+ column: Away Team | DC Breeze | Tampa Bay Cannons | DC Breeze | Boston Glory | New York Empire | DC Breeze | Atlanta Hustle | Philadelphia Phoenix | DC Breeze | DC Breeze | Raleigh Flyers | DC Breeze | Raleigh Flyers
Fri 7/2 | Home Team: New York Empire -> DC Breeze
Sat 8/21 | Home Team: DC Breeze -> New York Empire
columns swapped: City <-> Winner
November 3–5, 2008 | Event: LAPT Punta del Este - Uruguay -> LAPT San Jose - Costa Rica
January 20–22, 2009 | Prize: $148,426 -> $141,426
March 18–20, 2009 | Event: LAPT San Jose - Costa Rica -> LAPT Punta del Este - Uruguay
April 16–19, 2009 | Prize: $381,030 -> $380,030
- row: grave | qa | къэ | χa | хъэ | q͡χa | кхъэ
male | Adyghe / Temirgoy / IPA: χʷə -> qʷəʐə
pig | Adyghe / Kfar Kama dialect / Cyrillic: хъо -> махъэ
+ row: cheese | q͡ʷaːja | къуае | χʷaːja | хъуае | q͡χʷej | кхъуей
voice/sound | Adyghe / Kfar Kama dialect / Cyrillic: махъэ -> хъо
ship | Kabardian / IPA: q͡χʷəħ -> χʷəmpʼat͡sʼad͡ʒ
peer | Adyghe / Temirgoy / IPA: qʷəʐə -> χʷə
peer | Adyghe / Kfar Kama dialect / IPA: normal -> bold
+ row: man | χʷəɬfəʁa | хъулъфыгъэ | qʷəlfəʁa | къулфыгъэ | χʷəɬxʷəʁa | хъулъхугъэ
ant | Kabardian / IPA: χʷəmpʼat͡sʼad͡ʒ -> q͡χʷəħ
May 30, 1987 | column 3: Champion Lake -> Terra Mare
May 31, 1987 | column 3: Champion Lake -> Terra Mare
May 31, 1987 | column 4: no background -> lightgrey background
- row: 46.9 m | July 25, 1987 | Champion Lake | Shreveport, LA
——————
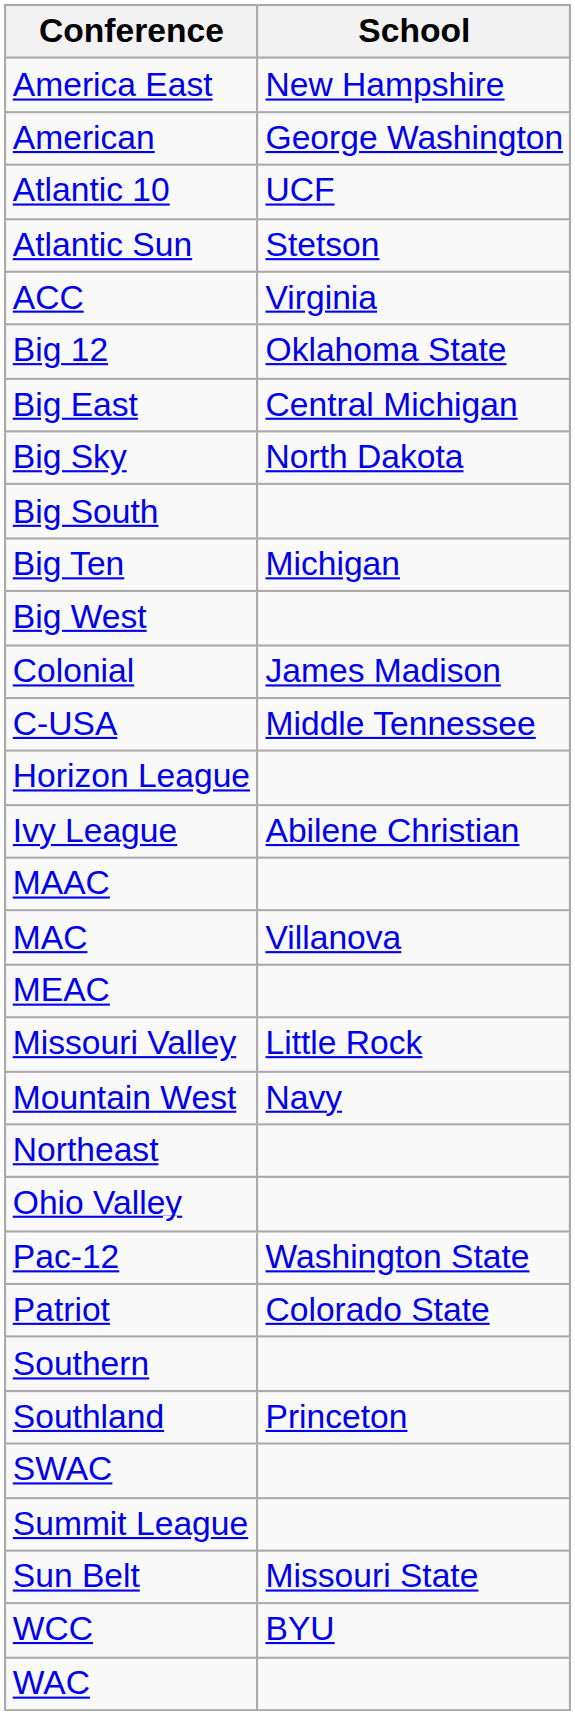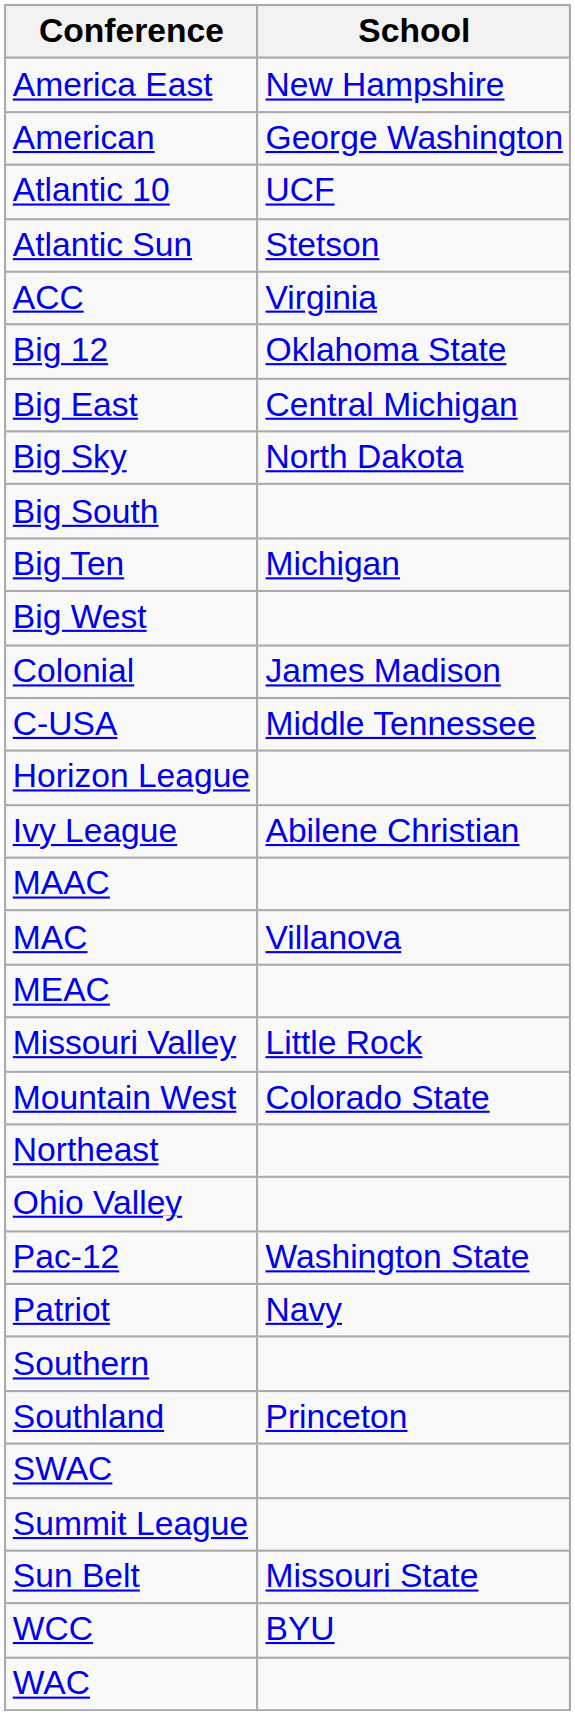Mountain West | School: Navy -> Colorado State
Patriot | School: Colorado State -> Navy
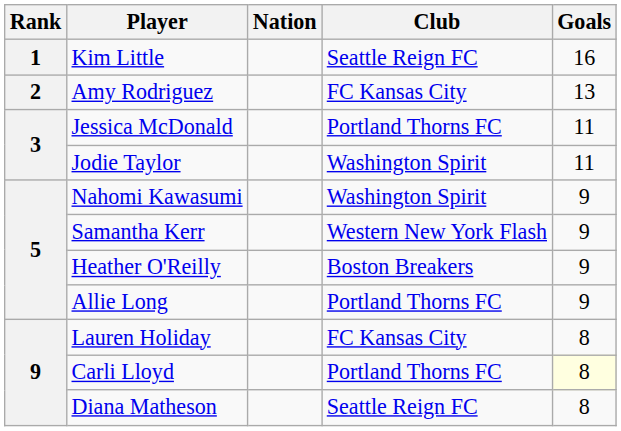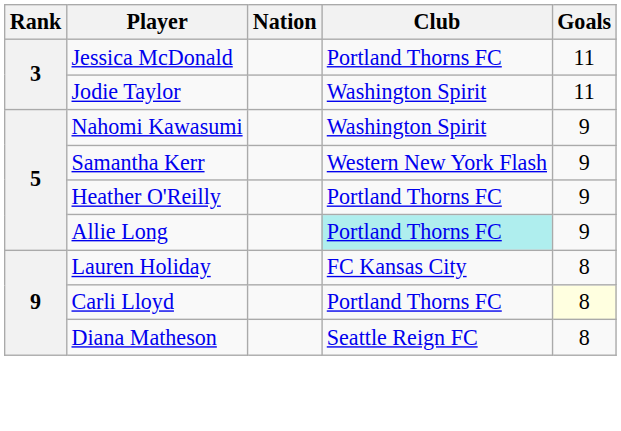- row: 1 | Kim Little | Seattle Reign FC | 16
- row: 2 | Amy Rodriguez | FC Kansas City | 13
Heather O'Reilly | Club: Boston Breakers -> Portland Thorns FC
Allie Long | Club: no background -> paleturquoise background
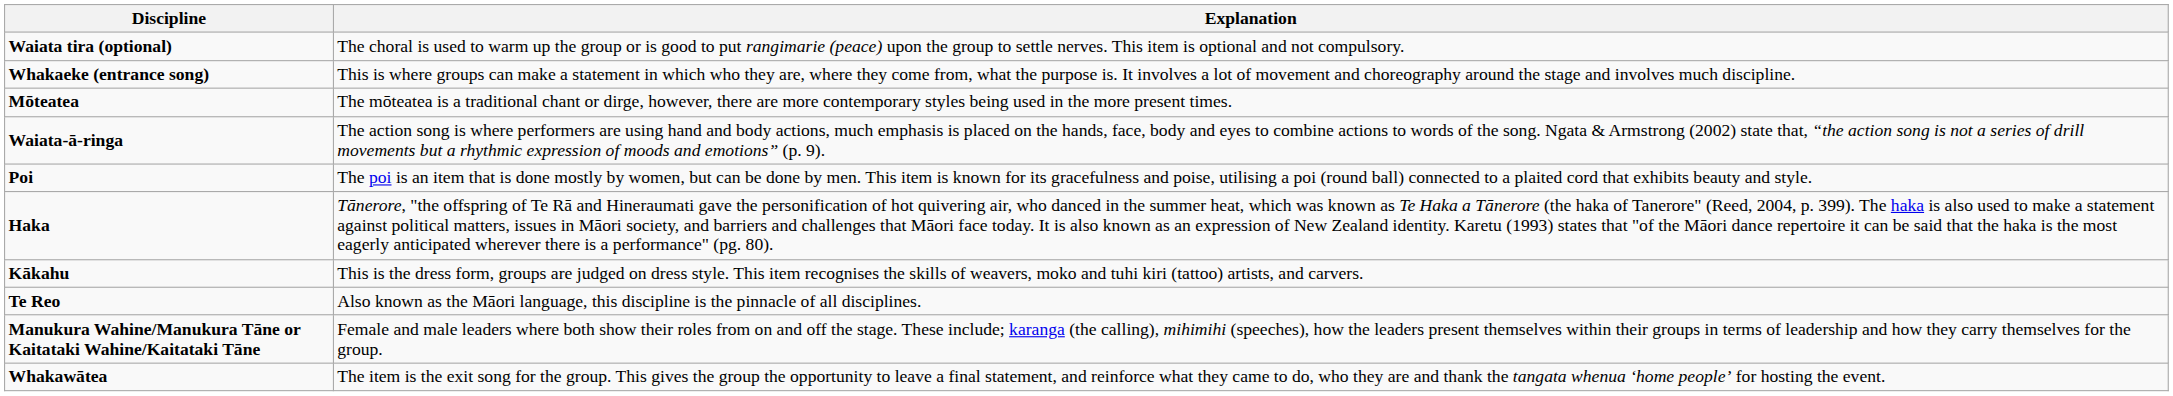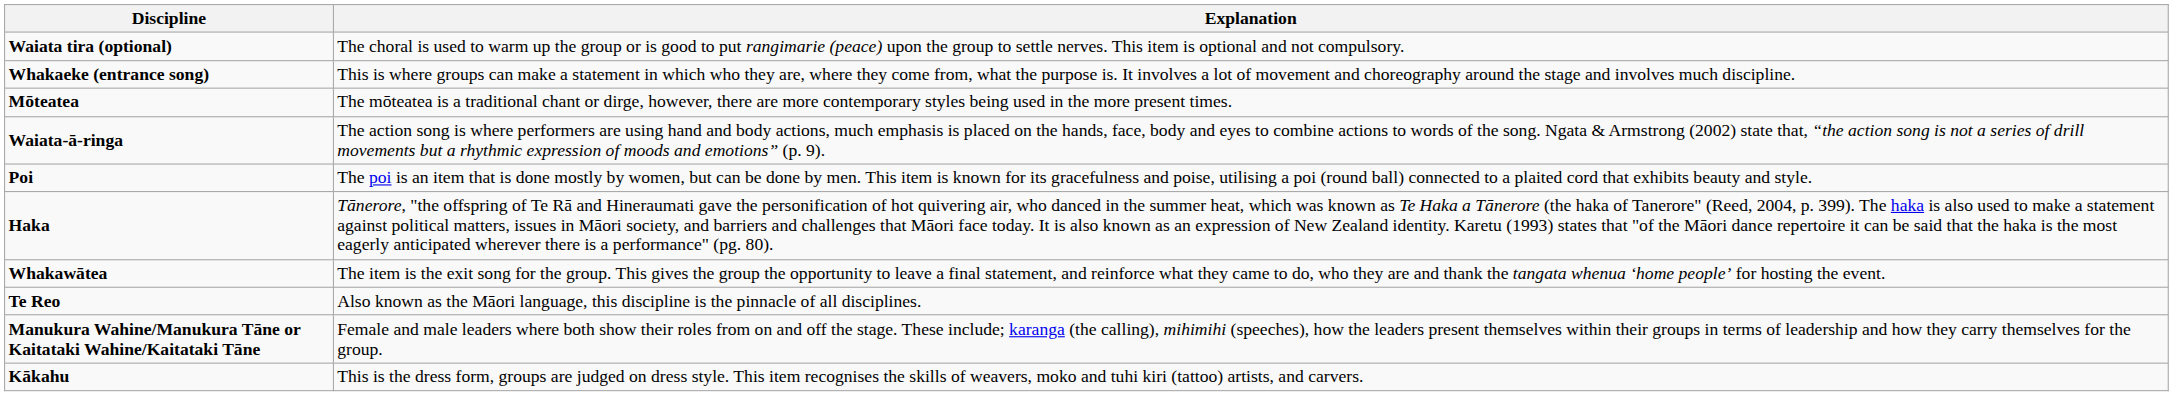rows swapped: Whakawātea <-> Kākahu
——————
**The problem**
Return the lines of the entries verbatim, from the line containing "Flyers | DC Breeze | Raleigh Flyers" through the line containing "- row: 46.9", both of those lines included.

**Solution to the exercise**
+ column: Away Team | DC Breeze | Tampa Bay Cannons | DC Breeze | Boston Glory | New York Empire | DC Breeze | Atlanta Hustle | Philadelphia Phoenix | DC Breeze | DC Breeze | Raleigh Flyers | DC Breeze | Raleigh Flyers
Fri 7/2 | Home Team: New York Empire -> DC Breeze
Sat 8/21 | Home Team: DC Breeze -> New York Empire
columns swapped: City <-> Winner
November 3–5, 2008 | Event: LAPT Punta del Este - Uruguay -> LAPT San Jose - Costa Rica
January 20–22, 2009 | Prize: $148,426 -> $141,426
March 18–20, 2009 | Event: LAPT San Jose - Costa Rica -> LAPT Punta del Este - Uruguay
April 16–19, 2009 | Prize: $381,030 -> $380,030
- row: grave | qa | къэ | χa | хъэ | q͡χa | кхъэ
male | Adyghe / Temirgoy / IPA: χʷə -> qʷəʐə
pig | Adyghe / Kfar Kama dialect / Cyrillic: хъо -> махъэ
+ row: cheese | q͡ʷaːja | къуае | χʷaːja | хъуае | q͡χʷej | кхъуей
voice/sound | Adyghe / Kfar Kama dialect / Cyrillic: махъэ -> хъо
ship | Kabardian / IPA: q͡χʷəħ -> χʷəmpʼat͡sʼad͡ʒ
peer | Adyghe / Temirgoy / IPA: qʷəʐə -> χʷə
peer | Adyghe / Kfar Kama dialect / IPA: normal -> bold
+ row: man | χʷəɬfəʁa | хъулъфыгъэ | qʷəlfəʁa | къулфыгъэ | χʷəɬxʷəʁa | хъулъхугъэ
ant | Kabardian / IPA: χʷəmpʼat͡sʼad͡ʒ -> q͡χʷəħ
May 30, 1987 | column 3: Champion Lake -> Terra Mare
May 31, 1987 | column 3: Champion Lake -> Terra Mare
May 31, 1987 | column 4: no background -> lightgrey background
- row: 46.9 m | July 25, 1987 | Champion Lake | Shreveport, LA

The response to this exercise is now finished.